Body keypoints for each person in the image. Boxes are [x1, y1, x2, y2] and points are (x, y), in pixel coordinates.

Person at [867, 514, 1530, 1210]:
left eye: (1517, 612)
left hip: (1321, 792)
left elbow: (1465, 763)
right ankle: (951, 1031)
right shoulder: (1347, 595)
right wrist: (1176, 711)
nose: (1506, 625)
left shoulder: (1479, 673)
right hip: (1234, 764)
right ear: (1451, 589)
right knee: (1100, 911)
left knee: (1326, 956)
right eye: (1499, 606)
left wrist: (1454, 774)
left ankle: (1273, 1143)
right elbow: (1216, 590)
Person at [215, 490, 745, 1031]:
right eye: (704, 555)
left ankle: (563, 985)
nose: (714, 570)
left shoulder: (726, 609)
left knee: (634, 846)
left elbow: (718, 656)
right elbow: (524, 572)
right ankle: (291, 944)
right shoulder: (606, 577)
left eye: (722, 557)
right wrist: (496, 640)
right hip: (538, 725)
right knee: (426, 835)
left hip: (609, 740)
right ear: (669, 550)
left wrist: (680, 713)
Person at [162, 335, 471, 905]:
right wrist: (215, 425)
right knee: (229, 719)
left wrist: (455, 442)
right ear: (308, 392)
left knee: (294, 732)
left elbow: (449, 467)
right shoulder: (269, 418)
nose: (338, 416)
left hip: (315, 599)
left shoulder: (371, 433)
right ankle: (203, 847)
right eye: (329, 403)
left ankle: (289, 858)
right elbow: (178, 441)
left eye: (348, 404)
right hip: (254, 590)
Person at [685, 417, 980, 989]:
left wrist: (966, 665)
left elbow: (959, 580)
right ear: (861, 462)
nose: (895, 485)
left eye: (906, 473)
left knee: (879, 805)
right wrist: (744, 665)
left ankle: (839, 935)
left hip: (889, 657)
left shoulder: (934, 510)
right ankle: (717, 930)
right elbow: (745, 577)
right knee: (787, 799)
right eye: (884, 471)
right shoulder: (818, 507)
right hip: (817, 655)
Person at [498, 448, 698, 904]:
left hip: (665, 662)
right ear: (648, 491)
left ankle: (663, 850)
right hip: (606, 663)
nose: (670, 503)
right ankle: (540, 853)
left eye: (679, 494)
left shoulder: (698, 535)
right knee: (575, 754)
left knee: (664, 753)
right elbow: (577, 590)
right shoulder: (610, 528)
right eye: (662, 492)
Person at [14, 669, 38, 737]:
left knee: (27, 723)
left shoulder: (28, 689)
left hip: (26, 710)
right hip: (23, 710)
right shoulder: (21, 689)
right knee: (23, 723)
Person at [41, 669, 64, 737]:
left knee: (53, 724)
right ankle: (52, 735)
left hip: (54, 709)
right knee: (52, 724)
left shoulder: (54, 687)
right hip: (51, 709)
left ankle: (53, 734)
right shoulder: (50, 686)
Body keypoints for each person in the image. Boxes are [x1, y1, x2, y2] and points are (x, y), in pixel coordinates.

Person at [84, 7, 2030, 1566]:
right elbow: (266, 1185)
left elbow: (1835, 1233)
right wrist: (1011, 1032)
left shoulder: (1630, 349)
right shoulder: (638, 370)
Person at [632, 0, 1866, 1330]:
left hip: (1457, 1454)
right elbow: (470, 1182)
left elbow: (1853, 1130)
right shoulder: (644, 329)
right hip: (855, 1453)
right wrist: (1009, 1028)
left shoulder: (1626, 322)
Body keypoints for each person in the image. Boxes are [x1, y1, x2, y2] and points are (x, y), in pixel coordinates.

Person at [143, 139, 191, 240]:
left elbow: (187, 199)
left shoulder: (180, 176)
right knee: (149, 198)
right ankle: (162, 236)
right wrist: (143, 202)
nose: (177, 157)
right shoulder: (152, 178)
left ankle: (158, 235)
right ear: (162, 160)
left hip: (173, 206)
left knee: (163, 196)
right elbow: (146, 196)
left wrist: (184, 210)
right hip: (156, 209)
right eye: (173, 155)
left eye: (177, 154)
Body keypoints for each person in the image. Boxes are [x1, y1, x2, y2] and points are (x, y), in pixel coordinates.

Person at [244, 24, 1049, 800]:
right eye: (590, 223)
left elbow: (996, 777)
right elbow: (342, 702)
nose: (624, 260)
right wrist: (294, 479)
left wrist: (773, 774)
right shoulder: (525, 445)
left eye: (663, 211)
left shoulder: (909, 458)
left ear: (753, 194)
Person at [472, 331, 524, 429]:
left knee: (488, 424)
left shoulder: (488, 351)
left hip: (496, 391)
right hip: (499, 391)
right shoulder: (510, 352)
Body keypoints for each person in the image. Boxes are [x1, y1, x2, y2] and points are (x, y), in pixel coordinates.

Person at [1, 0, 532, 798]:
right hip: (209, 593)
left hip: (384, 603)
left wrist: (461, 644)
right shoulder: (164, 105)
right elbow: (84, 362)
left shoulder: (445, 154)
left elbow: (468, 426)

**PROMPT:** Would you print exactly and only the lines of the material above that run from the line with "left shoulder: (698, 535)" through the line with "right eye: (173, 155)", both included?

**RESULT FOR THIS TASK:**
left shoulder: (698, 535)
right knee: (575, 754)
left knee: (664, 753)
right elbow: (577, 590)
right shoulder: (610, 528)
right eye: (662, 492)
Person at [14, 669, 38, 737]:
left knee: (27, 723)
left shoulder: (28, 689)
left hip: (26, 710)
right hip: (23, 710)
right shoulder: (21, 689)
right knee: (23, 723)
Person at [41, 669, 64, 737]:
left knee: (53, 724)
right ankle: (52, 735)
left hip: (54, 709)
right knee: (52, 724)
left shoulder: (54, 687)
right hip: (51, 709)
left ankle: (53, 734)
right shoulder: (50, 686)
Body keypoints for each person in the image. Boxes are [x1, y1, x2, y2] and points are (x, y), in pixel coordinates.

Person at [84, 7, 2030, 1566]:
right elbow: (266, 1185)
left elbow: (1835, 1233)
right wrist: (1011, 1032)
left shoulder: (1630, 349)
right shoulder: (638, 370)
Person at [632, 0, 1866, 1330]:
left hip: (1457, 1454)
right elbow: (470, 1182)
left elbow: (1853, 1130)
right shoulder: (644, 329)
right hip: (855, 1453)
right wrist: (1009, 1028)
left shoulder: (1626, 322)
Body keypoints for each person in the image. Boxes are [x1, y1, x2, y2] and points are (x, y), in pixel coordinates.

Person at [143, 139, 191, 240]:
left elbow: (187, 199)
left shoulder: (180, 176)
right knee: (149, 198)
right ankle: (162, 236)
right wrist: (143, 202)
nose: (177, 157)
right shoulder: (152, 178)
left ankle: (158, 235)
right ear: (162, 160)
left hip: (173, 206)
left knee: (163, 196)
right elbow: (146, 196)
left wrist: (184, 210)
right hip: (156, 209)
right eye: (173, 155)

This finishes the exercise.